§ **TRY IT**
Reproduce the entries verbatim; no pictures.

....................

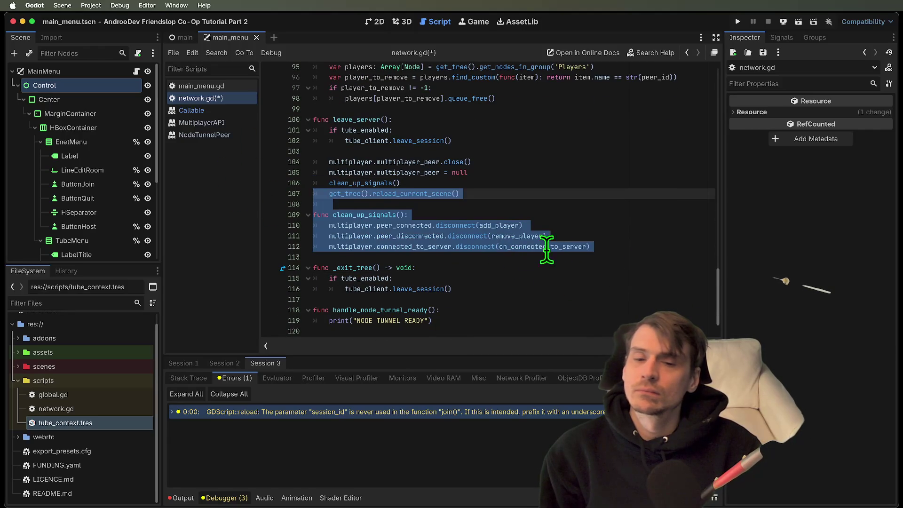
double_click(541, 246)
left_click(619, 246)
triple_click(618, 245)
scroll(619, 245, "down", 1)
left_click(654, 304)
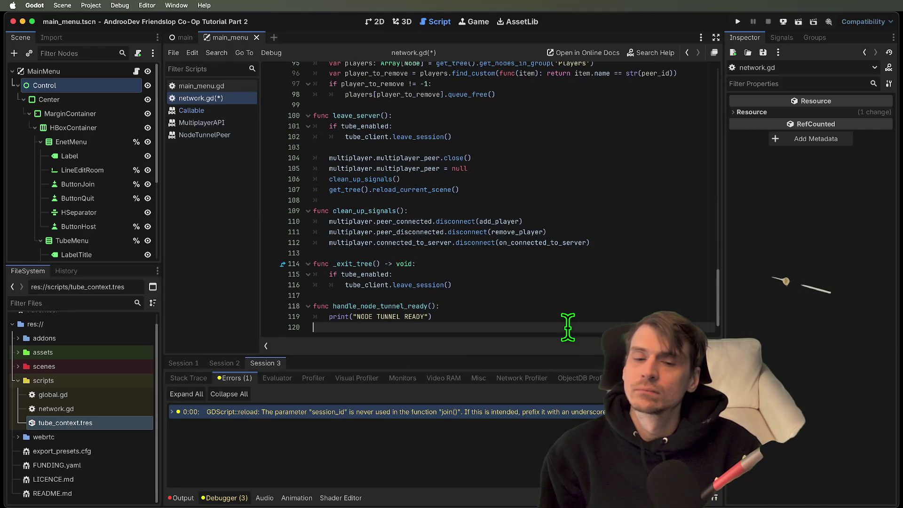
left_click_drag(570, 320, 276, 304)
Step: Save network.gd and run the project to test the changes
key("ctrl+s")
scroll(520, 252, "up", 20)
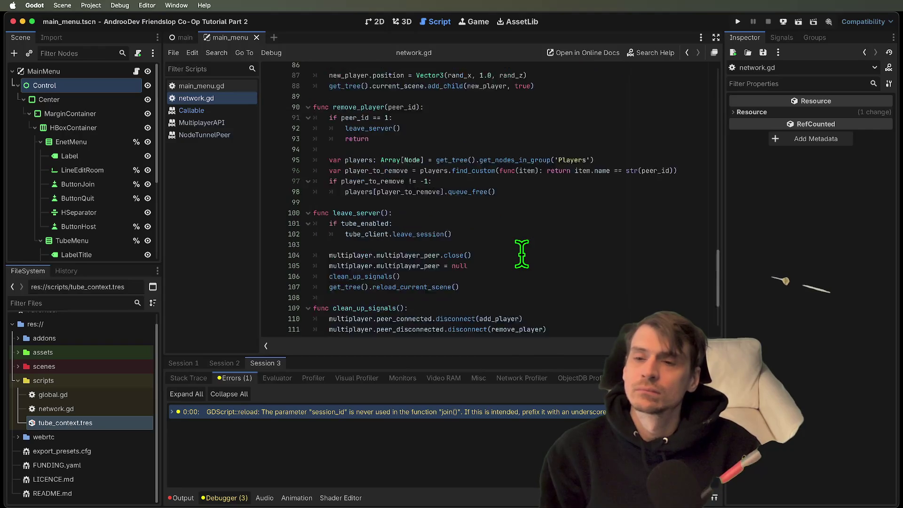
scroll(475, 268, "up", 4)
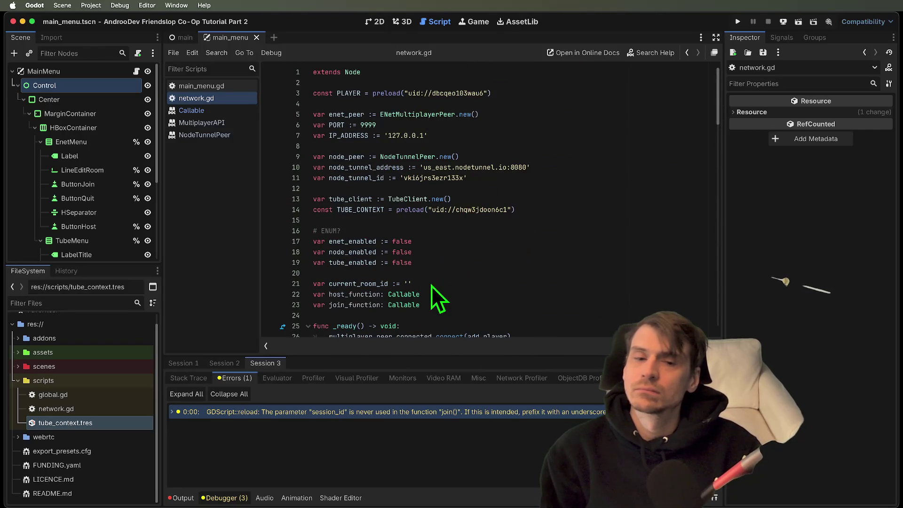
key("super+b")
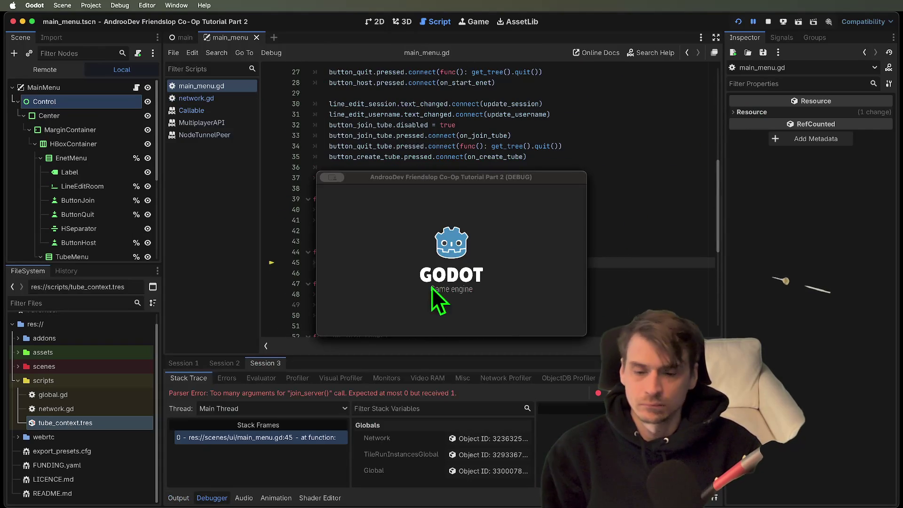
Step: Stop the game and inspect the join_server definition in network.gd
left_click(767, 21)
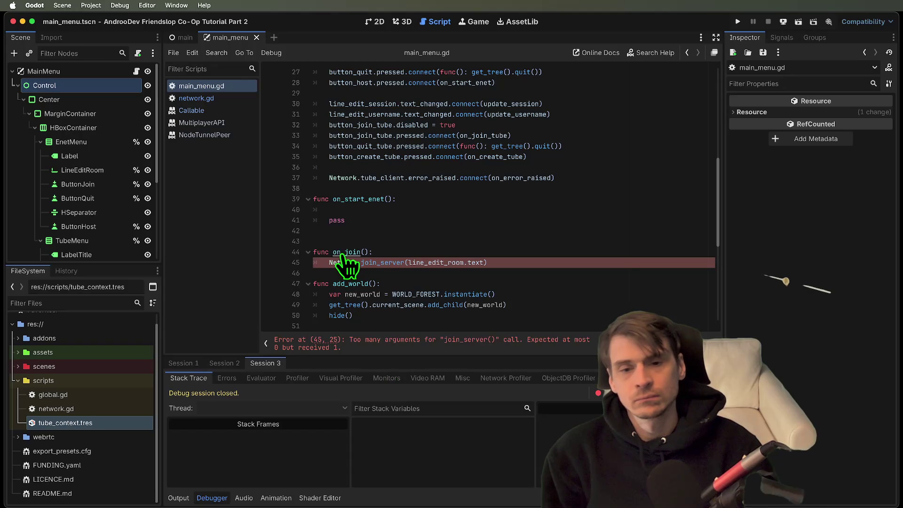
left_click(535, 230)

....................

§ **ANSWER TO THE EXERCISE**
double_click(541, 246)
left_click(619, 246)
triple_click(618, 245)
scroll(619, 245, "down", 1)
left_click(654, 304)
left_click_drag(570, 320, 276, 304)
Step: Save network.gd and run the project to test the changes
key("ctrl+s")
scroll(520, 252, "up", 20)
scroll(475, 268, "up", 4)
key("super+b")
Step: Stop the game and inspect the join_server definition in network.gd
left_click(767, 21)
left_click(535, 230)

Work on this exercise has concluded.